『新世紀エヴァンゲリオン』では、カヲルという少年がエヴァの弐号機に侵入するシーンで「第九」の第4楽章が始まります。実はカヲルは最後の使者、つまりエヴァが戦っていた側の使徒のひとりです。

 カヲルは主人公シンジと戦います。「第九」の合唱が流れる中、2人は戦い、その最後でカヲルはシンジに向かってこう言うのです。「君は死すべき存在ではない。君たちには未来が必要だ」と。つまり自分を倒して、未来を掴めと諭すのです。この間、バックでは「第九」の合唱が高らかに歌っています。

「喜びを!太陽の光に満ちた大空を飛ぶように」
「走れ!兄弟よ!自分たちの道を、清々しく勝利に進む勇者のように!」と。

 生と死、人間の愚かさ、そして神の存在を描いたこのアニメの壮大な世界観の構築に、この「第九」の持つ力をある意味利用したともいえます。ここにアニメBGMの真骨頂があります。

「神の存在を感じているか、世界よ」
「星々のかなたに神はいらっしゃるのだ!」

 クラシック音楽を日常的に聴いている人でなければ、ベートーヴェンの「第九」の歌詞が持つ意味をアニメのシーンにリンクさせて考えることはないでしょう。

 さらにいえば、こうして楽曲を深掘りしていくことで、視聴者がアニメの示す世界をよりいっそう深く理解できるでしょう。そしてクラシック音楽の持つ意味と歴史そのものをアニメに加えることで、制作側もアニメの世界観をより深く、広く、クラシック音楽の持つ力で下支えできていると考えられます。

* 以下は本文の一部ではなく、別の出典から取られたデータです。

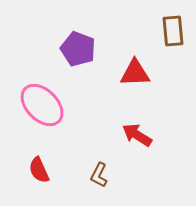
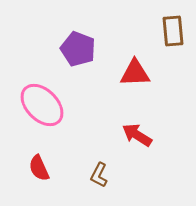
red semicircle: moved 2 px up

 つまり映像作品にクラシック音楽を使うことで、制作側は絵だけでなく音で物語の世界観を増幅でき、またクラシック音楽そのものが持つ歴史を付与し、さらに視聴者の受け取り方に厚みを持たせるという二重三重の構造を作ることができるのです。

 アニメの世界観が大きければ大きいほど、クラシック音楽を挿入する価値があるといえます。アニメがヨーロッパ各国で広く受け入れられて好まれるのには、こうした文化的基礎要素であるキリスト教の要素が入っていることも大きく影響しているのではないでしょうか。